WORK REQUIRED: Which lines in the records below hold the word "Berhasil"? Copy each of them.

○ ○ ○ ○ ○

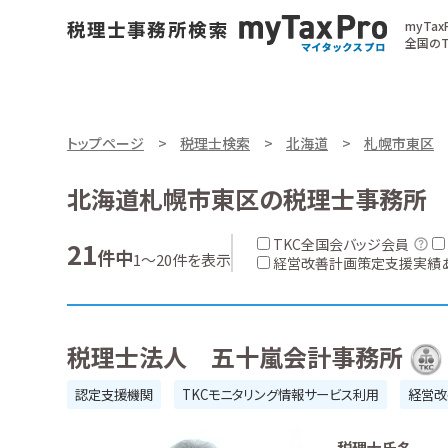
myTa
全国のT
トップページ
税理士検索
北海道
札幌市東区
北海道札幌市東区の税理士事務所
TKC全国会バッジ会員
21
件中
1～20件を表示
経営改善計画策定支援実績
税理士法人 五十嵐会計事務所
認定支援機関
TKCモニタリング情報サービス利用
経営改
税理士氏名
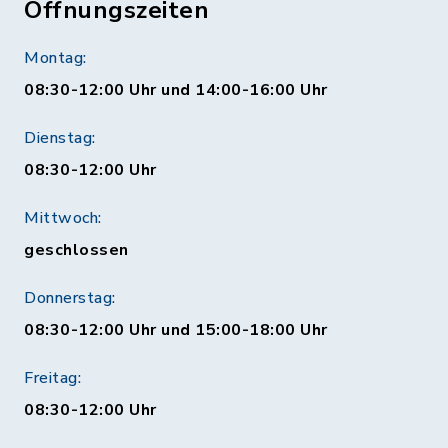
Öffnungszeiten
Montag:
08:30-12:00 Uhr und 14:00-16:00 Uhr
Dienstag:
08:30-12:00 Uhr
Mittwoch:
geschlossen
Donnerstag:
08:30-12:00 Uhr und 15:00-18:00 Uhr
Freitag:
08:30-12:00 Uhr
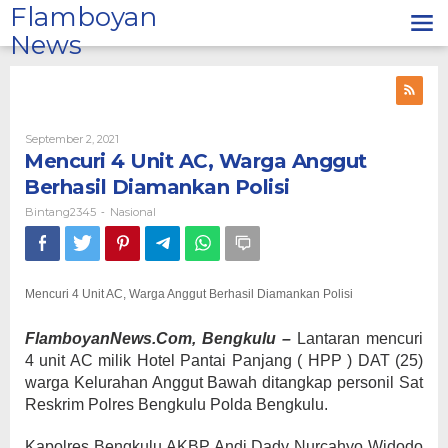
Lewati
Flamboyan
ke
News
konten
Oleh
September 2, 2021
Bintang2345
Mencuri 4 Unit AC, Warga Anggut
Berhasil Diamankan Polisi
Bintang2345
Nasional
-
Mencuri 4 Unit AC, Warga Anggut Berhasil Diamankan Polisi
FlamboyanNews.Com, Bengkulu –
Lantaran mencuri
4 unit AC milik Hotel Pantai Panjang ( HPP ) DAT (25)
warga Kelurahan Anggut Bawah ditangkap personil Sat
Reskrim Polres Bengkulu Polda Bengkulu.
Kapolres Bengkulu AKBP Andi Dady Nurcahyo Widodo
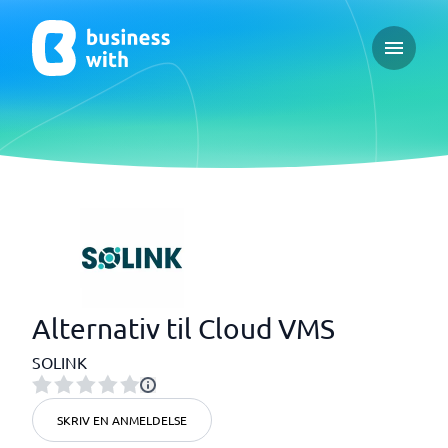
Open ma
Alternativ til Cloud VMS
SOLINK
SKRIV EN ANMELDELSE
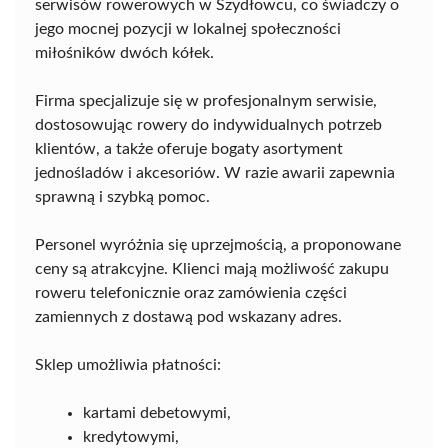
serwisów rowerowych w Szydłowcu, co świadczy o
jego mocnej pozycji w lokalnej społeczności
miłośników dwóch kółek.
Firma specjalizuje się w profesjonalnym serwisie,
dostosowując rowery do indywidualnych potrzeb
klientów, a także oferuje bogaty asortyment
jednośladów i akcesoriów. W razie awarii zapewnia
sprawną i szybką pomoc.
Personel wyróżnia się uprzejmością, a proponowane
ceny są atrakcyjne. Klienci mają możliwość zakupu
roweru telefonicznie oraz zamówienia części
zamiennych z dostawą pod wskazany adres.
Sklep umożliwia płatności:
kartami debetowymi,
kredytowymi,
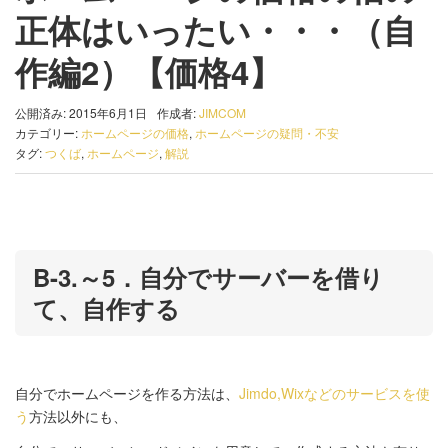
正体はいったい・・・（自
作編2）【価格4】
公開済み: 2015年6月1日
作成者:
JIMCOM
カテゴリー:
ホームページの価格
,
ホームページの疑問・不安
タグ:
つくば
,
ホームページ
,
解説
B-3.～5．自分でサーバーを借り
て、自作する
自分でホームページを作る方法は、
Jimdo,Wixなどのサービスを使
う
方法以外にも、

○ ○ ○ ○ ○

TASK SOLUTION:
Berhasil Diamankan Polisi
Mencuri 4 Unit AC, Warga Anggut Berhasil Diamankan Polisi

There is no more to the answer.